To run the interpreter, execute the interp binary as follows:

dune exec ./bin/interp.exe -- -e "<PROGRAM>"

This will parse the program <PROGRAM> with your parser and interpret the AST that is produced. For instance, you could use the following to test the starter code:

dune exec ./bin/interp.exe -- -e "print 1 + 2"

Once the programs you want to run become more complex, it'll be easier to write them as files. To run the interpreter on a file, execute:

dune exec ./bin/interp.exe -- <FILE>

Part 1: Extending the language

First, extend the lexer and parser to support the following:

Float literals e.g. 1.23
Scientific notation literals e.g. 3.47e5 (3.47 * 10^5 = 347000)
- OCaml's float_of_string function will accept these literals as input, so you just have to extend the number parse rule to recognize the new literal form
( and ) for grouping expressions e.g. print (1 + 2) * 3
-, *, /, and ^ (exponentiation) binary infix operators e.g. 5 - 3, 1 * 2, 4 / 2, 2 ^ 3
- - should also be usable as a unary prefix operator for negation e.g. -5
Prefix log, sin, cos, tan operators e.g. log 5
Variable assignments e.g. foo = 1 (corresponding to Assign in the AST)
- Variable names may contain letters, underscores, or numbers, but must start with a letter
- The statements that make up a program may now either be print statements or variable assignments

Associativity

-, *, and / should be left-associative (similar to +)
- When used for negation, - should be non-associative
^ should be right-associative (i.e. 2 ^ 3 ^ 4 = 2 ^ (3 ^ 4))

Precedence

Of all the operators, log, sin, cos, tan, and negation should have the highest precedence, followed by exponentiation, then multiplication and division, then addition and subtraction.

Note: You may not use Menhir's %left, %right, %nonassoc, or %prec declarations yet, since we'll be using them in the next part. Instead, you should encode associativity and precedence explicitly using production rules, similar to how we've encoded the left-associativity of addition.

Checkoff: Call over a TA to go over your solution.

Part 2: Simplifying the parser

Next, we'll be simplifying the parser using some of Menhir's useful features. Before beginning work on this section, save a copy of parse.mly -- you'll need it again for part 3.
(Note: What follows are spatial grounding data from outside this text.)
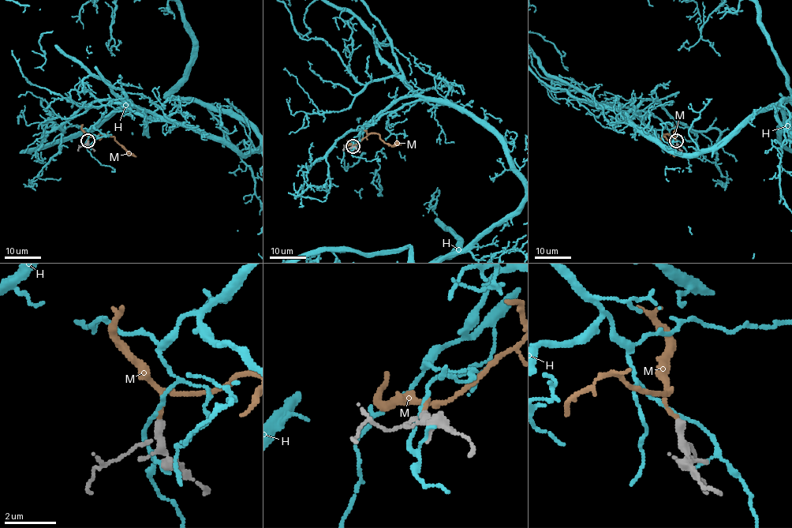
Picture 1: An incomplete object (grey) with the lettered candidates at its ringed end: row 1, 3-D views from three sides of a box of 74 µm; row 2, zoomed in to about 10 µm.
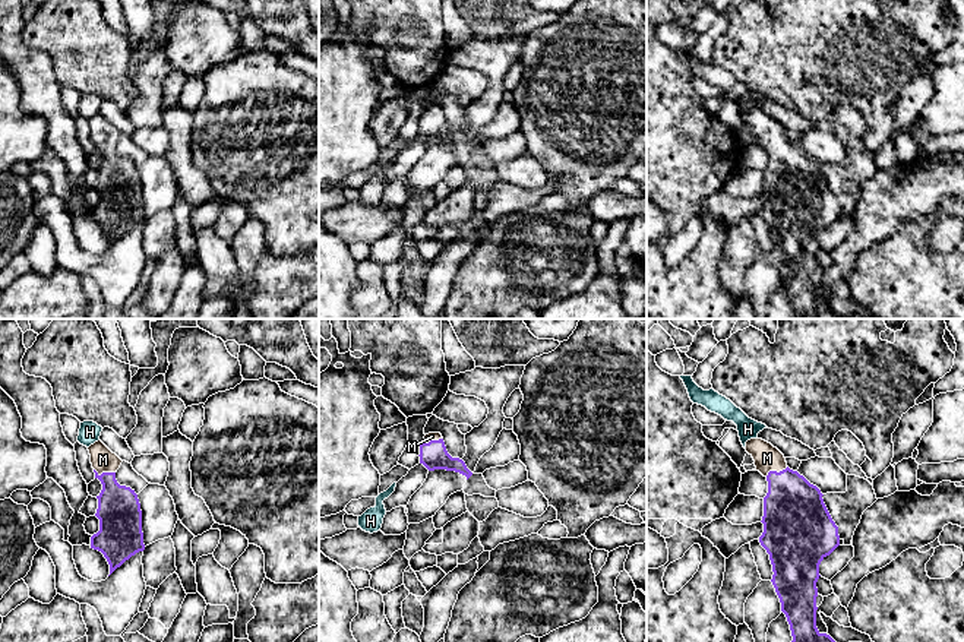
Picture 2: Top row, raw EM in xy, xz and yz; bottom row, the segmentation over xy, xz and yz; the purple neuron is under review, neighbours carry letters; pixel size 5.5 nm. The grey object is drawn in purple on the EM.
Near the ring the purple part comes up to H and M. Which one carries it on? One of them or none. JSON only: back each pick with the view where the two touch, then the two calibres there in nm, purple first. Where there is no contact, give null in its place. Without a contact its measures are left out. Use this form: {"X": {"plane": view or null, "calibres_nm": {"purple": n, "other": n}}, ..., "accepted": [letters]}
{"M": {"plane": "xy", "calibres_nm": {"purple": 240, "other": 140}}, "accepted": ["M"]}

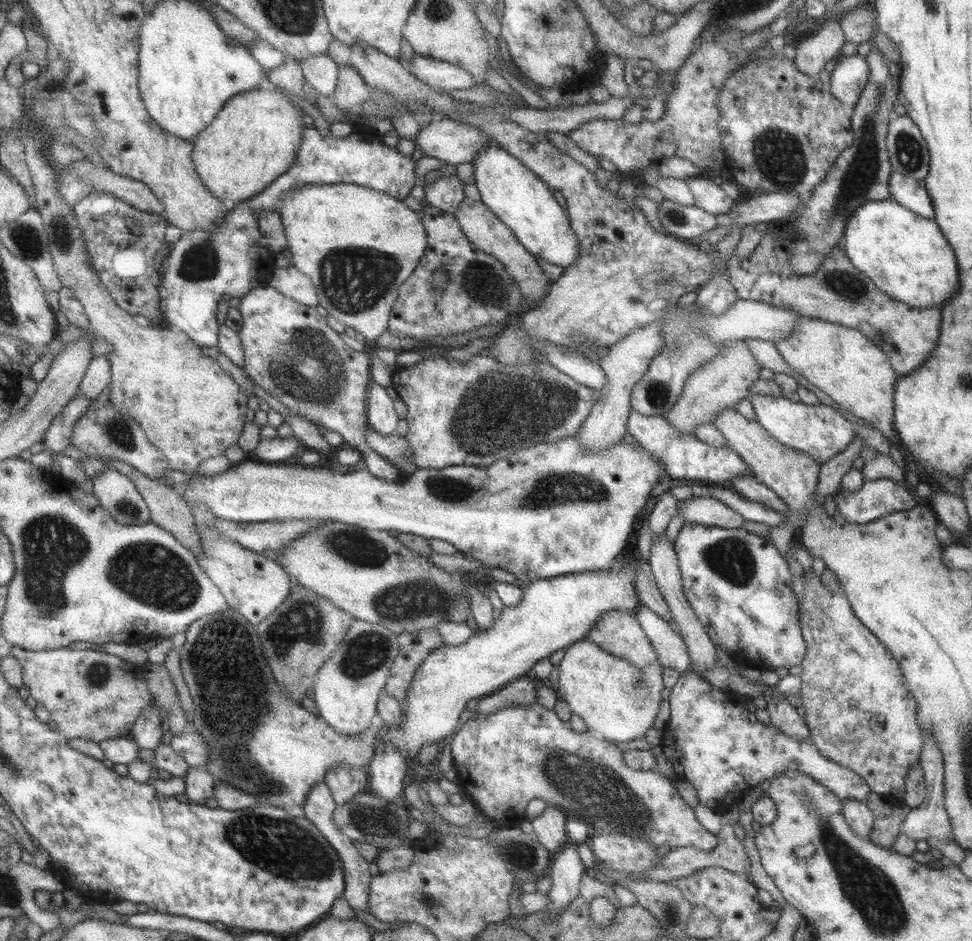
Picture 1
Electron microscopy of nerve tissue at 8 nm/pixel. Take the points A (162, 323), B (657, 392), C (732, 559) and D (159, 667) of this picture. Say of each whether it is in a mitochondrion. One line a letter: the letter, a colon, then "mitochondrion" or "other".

Using Menhir's %left, %right, and %nonassoc declarations (see the reference linked above, and note that it calls precedence "priority"), establish the same associativity and precedence rules for the operators in our language. This should reduce the number of parse rules you need to represent the language.

Hint: You may need to use the %prec declaration to override the precedence of the - operator when it is used for negation.

Checkoff: Call over a TA to go over your solution.

Part 3: Implicit multiplication

When writing mathematical expressions in non-programming contexts, it's common to write expressions like 3 (4 + 5) to implicitly mean 3 * (4 + 5). Add support for this form of expressions to your parser, converting them into the same ASTs that the explicit forms would parse to e.g. Times (Num 3) (Plus (Num 4) (Num 5)) for the previous example.

In order to add support for this form of expression in the parse rules, we'll need to go back to manually describing precedence and associativity instead of using Menhir's succinct declarations, so swap your current parse.mly file with the copy saved at the beginning of part 2. The reason for this is that Menhir's precedence and associativity hints help the parser generator resolve shift-reduce conflicts. There's a set of rules that it uses to do this and they involve looking at the token being parsed (e.g. PLUS). In the case of implicit multiplication, however, there isn't any such token to look at.

Checkoff: Call over a TA to get checked off for the lab.